Scientific classification
- Kingdom: Animalia
- Phylum: Arthropoda
- Clade: Pancrustacea
- Class: Insecta
- Order: Coleoptera
- Suborder: Polyphaga
- Infraorder: Scarabaeiformia
- Family: Scarabaeidae
- Genus: Sylvicanthon
- Species: S. attenboroughi
- Binomial name: Sylvicanthon attenboroughi Cupello & Vaz-de-Mello, 2018

= Sylvicanthon attenboroughi =

- Genus: Sylvicanthon
- Species: attenboroughi
- Authority: Cupello & Vaz-de-Mello, 2018

Species of beetle

Sylvicanthon attenboroughi is a species of beetle of the family Scarabaeidae.
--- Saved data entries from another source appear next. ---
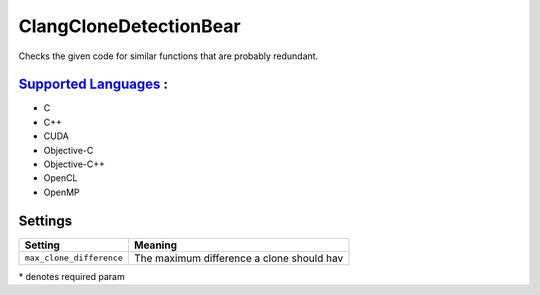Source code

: **ClangCloneDetectionBear**
===========================

Checks the given code for similar functions that are probably redundant.

`Supported Languages <../README.rst>`_ :
-----

* C
* C++
* CUDA
* Objective-C
* Objective-C++
* OpenCL
* OpenMP

Settings
--------

+---------------------------+---------------------------------------+
| Setting                   |  Meaning                              |
+===========================+=======================================+
|                           |                                       |
| ``max_clone_difference``  | The maximum difference a clone should |
|                           | hav                                   |
|                           |                                       |
+---------------------------+---------------------------------------+

\* denotes required param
It is found in southern Amazonia in Brazil and Peru.

== Description ==
Adults reach a length of about 7.2-9.6 mm. The entire body has very dark tonalities. The head and pronotum are dark purple and the elytra are dark green or dark blue. When green, the striae are dark blue and slightly contrasting with the rest of the tegument. The metaventrite is black and the meso- and metafemora are orangish-brown, reddish-brown, or dark brown, with the base distinctly darker than at least the apical two-thirds. The pygidium is usually coppery, occasionally with greenish reflections.

== Etymology ==
The species is named after the British naturalist and broadcaster Sir David Attenborough.